As called for by DFS’s cybersecurity regulation, regulated entities should assess the risks described below and address them appropriately, says the DFS.
According to the DFS, heightened risks and recommendations include:
- Remote Working
- Secure Connections. Companies should make remote access as secure as possible under the circumstances. This includes the use of Multi-Factor Authentication and secure VPN connections that will encrypt all data in transit.
- Company-Issued Devices. As new devices such as computers and phones are acquired or repurposed for remote working, regulated entities should ensure that they are properly secured. This includes locking down the devices so applications cannot be added or deleted by the user, and installing appropriate security software, such as Endpoint Detection & Response and Mobile Device Management.
- Bring Your Own Device (BYOD) Expansion. Regulated entities that have expanded their BYOD policies to enable mass remote working should be aware of the security risks and consider mitigating steps. Some personal devices are not properly secured or are already compromised. If an expanded BYOD policy is necessary, compensating controls should therefore be considered.
- Remote Working Communications. Remote working has increased reliance on video and audio-conferencing applications, but these tools are increasingly targeted by cybercriminals. Regulated entities should configure these tools to limit unauthorized access, and make sure that employees are given guidance on how to use them securely.
- Data Loss Prevention. Employees may be using unauthorized personal accounts and applications, such as email accounts, to remain productive while remote working. Regulated entities should remind employees not to send Nonpublic Information to personal email accounts and devices.

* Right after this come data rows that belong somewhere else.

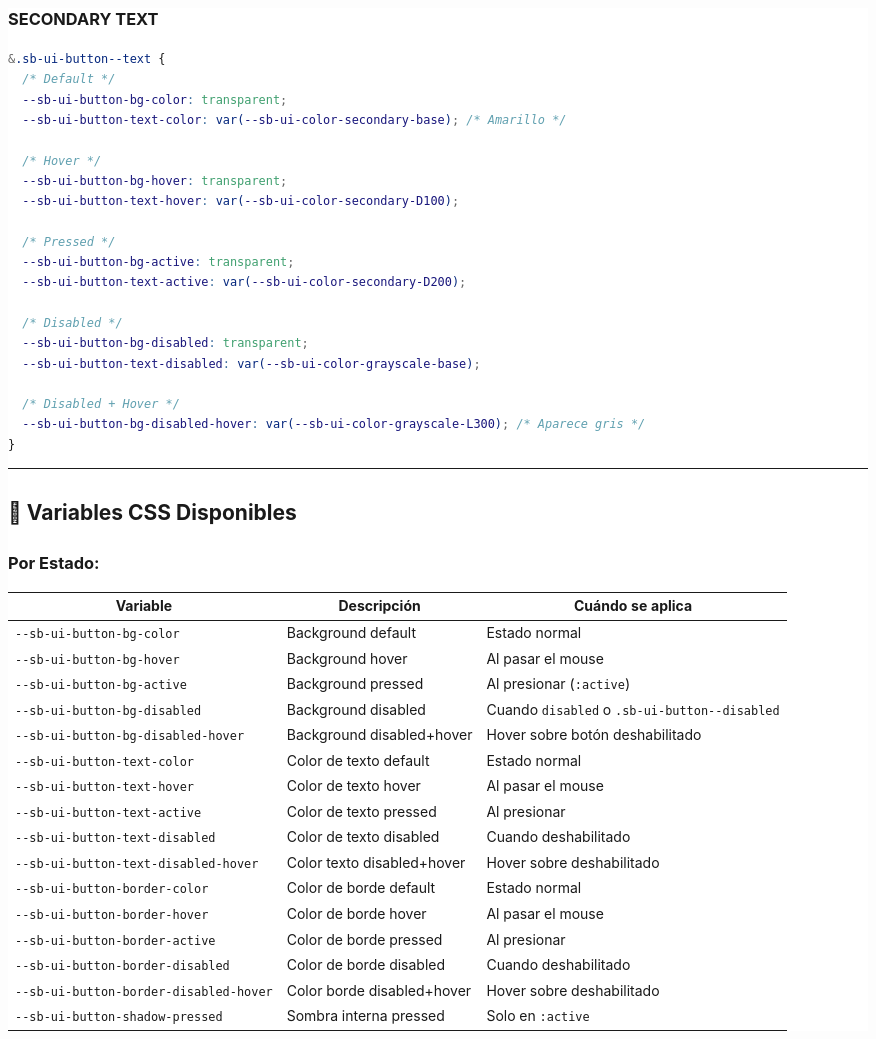 ### SECONDARY TEXT

```css
&.sb-ui-button--text {
  /* Default */
  --sb-ui-button-bg-color: transparent;
  --sb-ui-button-text-color: var(--sb-ui-color-secondary-base); /* Amarillo */

  /* Hover */
  --sb-ui-button-bg-hover: transparent;
  --sb-ui-button-text-hover: var(--sb-ui-color-secondary-D100);

  /* Pressed */
  --sb-ui-button-bg-active: transparent;
  --sb-ui-button-text-active: var(--sb-ui-color-secondary-D200);

  /* Disabled */
  --sb-ui-button-bg-disabled: transparent;
  --sb-ui-button-text-disabled: var(--sb-ui-color-grayscale-base);

  /* Disabled + Hover */
  --sb-ui-button-bg-disabled-hover: var(--sb-ui-color-grayscale-L300); /* Aparece gris */
}
```

---

## 🎨 Variables CSS Disponibles

### Por Estado:

| Variable                            | Descripción                | Cuándo se aplica                           |
| ----------------------------------- | -------------------------- | ------------------------------------------ |
| `--sb-ui-button-bg-color`              | Background default         | Estado normal                              |
| `--sb-ui-button-bg-hover`              | Background hover           | Al pasar el mouse                          |
| `--sb-ui-button-bg-active`             | Background pressed         | Al presionar (`:active`)                   |
| `--sb-ui-button-bg-disabled`           | Background disabled        | Cuando `disabled` o `.sb-ui-button--disabled` |
| `--sb-ui-button-bg-disabled-hover`     | Background disabled+hover  | Hover sobre botón deshabilitado            |
| `--sb-ui-button-text-color`            | Color de texto default     | Estado normal                              |
| `--sb-ui-button-text-hover`            | Color de texto hover       | Al pasar el mouse                          |
| `--sb-ui-button-text-active`           | Color de texto pressed     | Al presionar                               |
| `--sb-ui-button-text-disabled`         | Color de texto disabled    | Cuando deshabilitado                       |
| `--sb-ui-button-text-disabled-hover`   | Color texto disabled+hover | Hover sobre deshabilitado                  |
| `--sb-ui-button-border-color`          | Color de borde default     | Estado normal                              |
| `--sb-ui-button-border-hover`          | Color de borde hover       | Al pasar el mouse                          |
| `--sb-ui-button-border-active`         | Color de borde pressed     | Al presionar                               |
| `--sb-ui-button-border-disabled`       | Color de borde disabled    | Cuando deshabilitado                       |
| `--sb-ui-button-border-disabled-hover` | Color borde disabled+hover | Hover sobre deshabilitado                  |
| `--sb-ui-button-shadow-pressed`        | Sombra interna pressed     | Solo en `:active`                          |
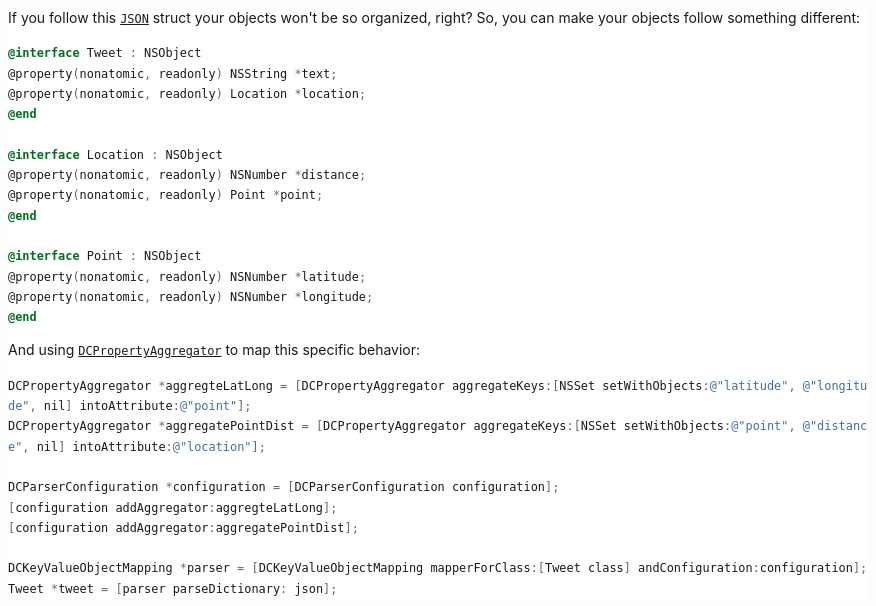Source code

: If you follow this [`JSON`][JSON] struct your objects won't be so organized, right?
So, you can make your objects follow something different:
```objective-c
@interface Tweet : NSObject
@property(nonatomic, readonly) NSString *text;
@property(nonatomic, readonly) Location *location;
@end

@interface Location : NSObject
@property(nonatomic, readonly) NSNumber *distance;
@property(nonatomic, readonly) Point *point;
@end

@interface Point : NSObject
@property(nonatomic, readonly) NSNumber *latitude;
@property(nonatomic, readonly) NSNumber *longitude;
@end
```

And using [`DCPropertyAggregator`][DCPropertyAggregator] to map this specific behavior:
```objective-c
DCPropertyAggregator *aggregteLatLong = [DCPropertyAggregator aggregateKeys:[NSSet setWithObjects:@"latitude", @"longitude", nil] intoAttribute:@"point"];
DCPropertyAggregator *aggregatePointDist = [DCPropertyAggregator aggregateKeys:[NSSet setWithObjects:@"point", @"distance", nil] intoAttribute:@"location"];

DCParserConfiguration *configuration = [DCParserConfiguration configuration];
[configuration addAggregator:aggregteLatLong];
[configuration addAggregator:aggregatePointDist];

DCKeyValueObjectMapping *parser = [DCKeyValueObjectMapping mapperForClass:[Tweet class] andConfiguration:configuration];
Tweet *tweet = [parser parseDictionary: json];
```

[NSJSONSerialization]: http://developer.apple.com/library/ios/#documentation/Foundation/Reference/NSJSONSerialization_Class/Reference/Reference.html
[JSONKit]: https://github.com/johnezang/JSONKit
[NSXMLParser]: https://developer.apple.com/library/mac/#documentation/Cocoa/Reference/Foundation/Classes/NSXMLParser_Class/Reference/Reference.html
[NSDictionary]: http://developer.apple.com/mac/library/documentation/Cocoa/Reference/Foundation/Classes/NSDictionary_Class/index.html
[NSArray]: http://developer.apple.com/mac/library/documentation/Cocoa/Reference/Foundation/Classes/NSArray_Class/index.html
[NSString]: http://developer.apple.com/mac/library/documentation/Cocoa/Reference/Foundation/Classes/NSString_Class/index.html
[NSURL]: https://developer.apple.com/library/mac/#documentation/Cocoa/Reference/Foundation/Classes/NSURL_Class/Reference/Reference.html
[JSON]: http://www.json.org/
[plist]: http://wikipedia.org/wiki/Property_list
[XML]: http://wikipedia.org/wiki/XML
[NSDate]: https://developer.apple.com/library/mac/#documentation/Cocoa/Reference/Foundation/Classes/NSDate_Class/Reference/Reference.html
[DCArrayMapping]: https://github.com/dchohfi/KeyValueObjectMapping/blob/master/KeyValueObjectMapping/DCArrayMapping.h
[DCPropertyAggregator]: https://github.com/dchohfi/KeyValueObjectMapping/blob/master/KeyValueObjectMapping/DCPropertyAggregator.h
[DCParserConfiguration]: https://github.com/dchohfi/KeyValueObjectMapping/blob/master/KeyValueObjectMapping/DCParserConfiguration.h
[DCObjectMapping]: https://github.com/dchohfi/KeyValueObjectMapping/blob/master/KeyValueObjectMapping/DCObjectMapping.h
[iOS-Universal-Framework]: https://github.com/kstenerud/iOS-Universal-Framework
[CocoaPods]: http://cocoapods.org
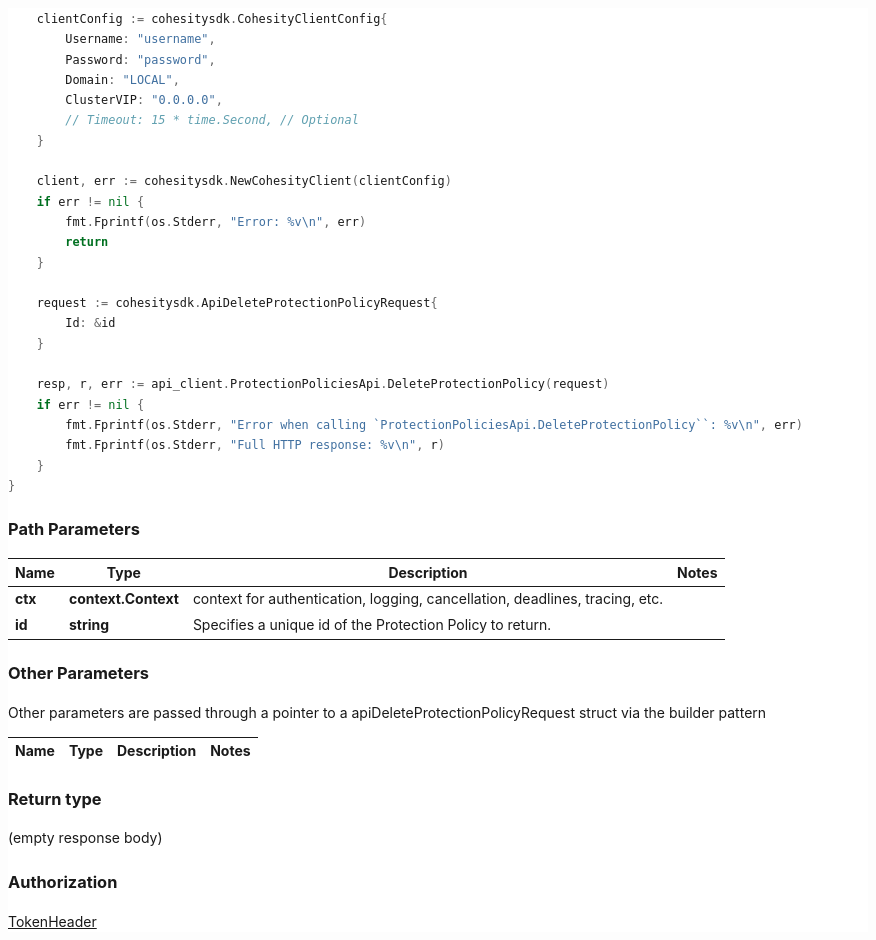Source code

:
 ```go
    clientConfig := cohesitysdk.CohesityClientConfig{
        Username: "username",
        Password: "password",
        Domain: "LOCAL",
        ClusterVIP: "0.0.0.0",
        // Timeout: 15 * time.Second, // Optional 
    }

    client, err := cohesitysdk.NewCohesityClient(clientConfig)
    if err != nil {
        fmt.Fprintf(os.Stderr, "Error: %v\n", err)
        return
    }

    request := cohesitysdk.ApiDeleteProtectionPolicyRequest{
        Id: &id
    }

    resp, r, err := api_client.ProtectionPoliciesApi.DeleteProtectionPolicy(request)
    if err != nil {
        fmt.Fprintf(os.Stderr, "Error when calling `ProtectionPoliciesApi.DeleteProtectionPolicy``: %v\n", err)
        fmt.Fprintf(os.Stderr, "Full HTTP response: %v\n", r)
    }
}
```

### Path Parameters


Name | Type | Description  | Notes
------------- | ------------- | ------------- | -------------
**ctx** | **context.Context** | context for authentication, logging, cancellation, deadlines, tracing, etc.
**id** | **string** | Specifies a unique id of the Protection Policy to return. | 

### Other Parameters

Other parameters are passed through a pointer to a apiDeleteProtectionPolicyRequest struct via the builder pattern


Name | Type | Description  | Notes
------------- | ------------- | ------------- | -------------


### Return type

 (empty response body)

### Authorization

[TokenHeader](../README.md#TokenHeader)
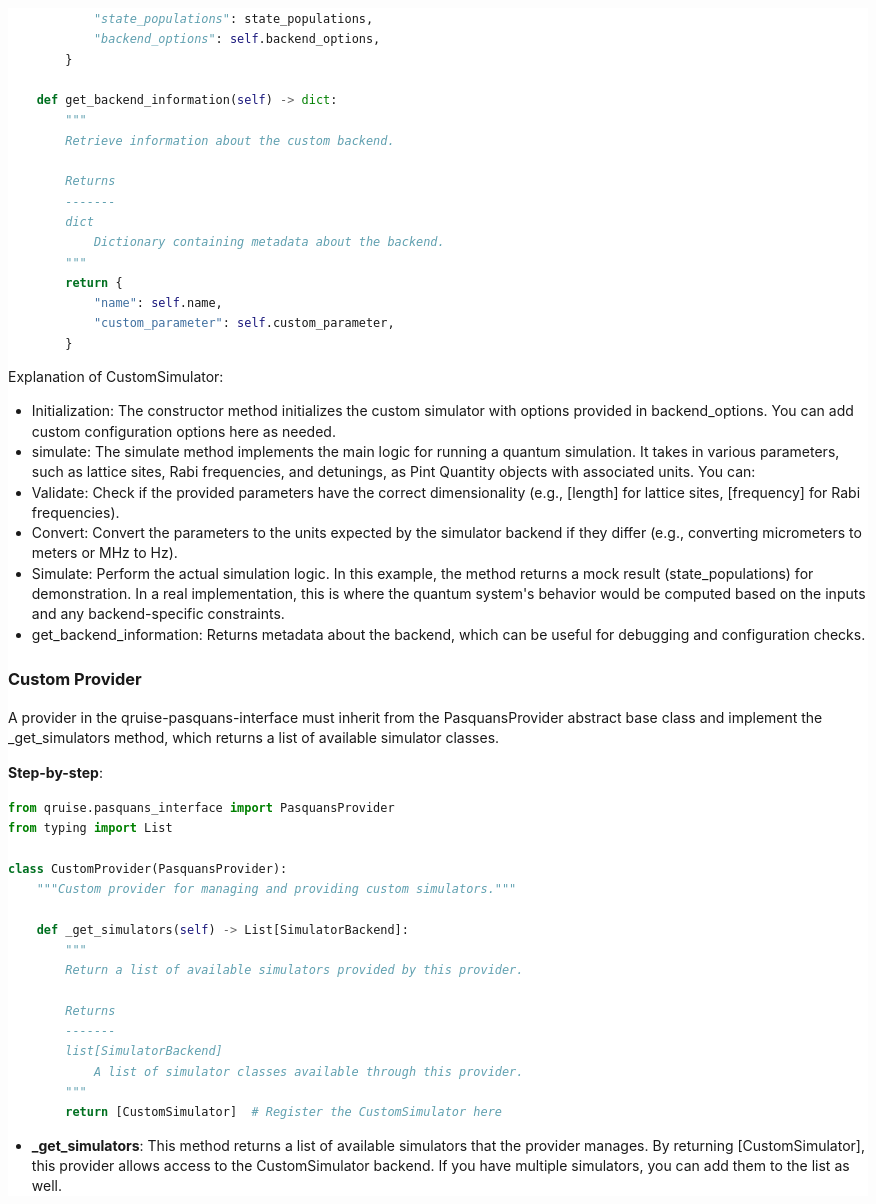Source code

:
 ```python
            "state_populations": state_populations,
            "backend_options": self.backend_options,
        }

    def get_backend_information(self) -> dict:
        """
        Retrieve information about the custom backend.

        Returns
        -------
        dict
            Dictionary containing metadata about the backend.
        """
        return {
            "name": self.name,
            "custom_parameter": self.custom_parameter,
        }
```
Explanation of CustomSimulator:
- Initialization: The constructor method initializes the custom simulator with options provided in backend_options. You can add custom configuration options here as needed.
- simulate: The simulate method implements the main logic for running a quantum simulation. It takes in various parameters, such as lattice sites, Rabi frequencies, and detunings, as Pint Quantity objects with associated units. You can:
 - Validate: Check if the provided parameters have the correct dimensionality (e.g., [length] for lattice sites, [frequency] for Rabi frequencies).
 - Convert: Convert the parameters to the units expected by the simulator backend if they differ (e.g., converting micrometers to meters or MHz to Hz).
 - Simulate: Perform the actual simulation logic. In this example, the method returns a mock result (state_populations) for demonstration. In a real implementation, this is where the quantum system's behavior would be computed based on the inputs and any backend-specific constraints.
- get_backend_information: Returns metadata about the backend, which can be useful for debugging and configuration checks.

### Custom Provider
A provider in the qruise-pasquans-interface must inherit from the PasquansProvider abstract base class and implement the _get_simulators method, which returns a list of available simulator classes.

**Step-by-step**:
```python
from qruise.pasquans_interface import PasquansProvider
from typing import List

class CustomProvider(PasquansProvider):
    """Custom provider for managing and providing custom simulators."""

    def _get_simulators(self) -> List[SimulatorBackend]:
        """
        Return a list of available simulators provided by this provider.

        Returns
        -------
        list[SimulatorBackend]
            A list of simulator classes available through this provider.
        """
        return [CustomSimulator]  # Register the CustomSimulator here
```
- **_get_simulators**: This method returns a list of available simulators that the provider manages. By returning [CustomSimulator], this provider allows access to the CustomSimulator backend. If you have multiple simulators, you can add them to the list as well.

Anticipating and solving productivity problems will reduce the temptation to use such devices.
- Increased Phishing and Fraud
There has been a significant increase in online fraud and phishing attempts related to COVID-19. For example, the FBI has reported that criminals are using fake emails that pretend to be from the Centers for Disease Control and Prevention (“CDC”), ask for charitable contributions, or offer COVID-19 relief such as government checks.
Regulated entities should remind their employees to be alert for phishing and fraud emails, and revisit phishing training and testing at the earliest practical opportunity. Now that face-to-face work is curtailed, authentication protocols may need to be updated – especially for key actions, like security exceptions and wire transfers.
- Third-Party Risk
The challenges created by the COVID-19 pandemic have also affected third-party vendors, and regulated entities should re-evaluate the risks to critical vendors. Regulated entities should coordinate with critical vendors to determine how they are adequately addressing the new risks.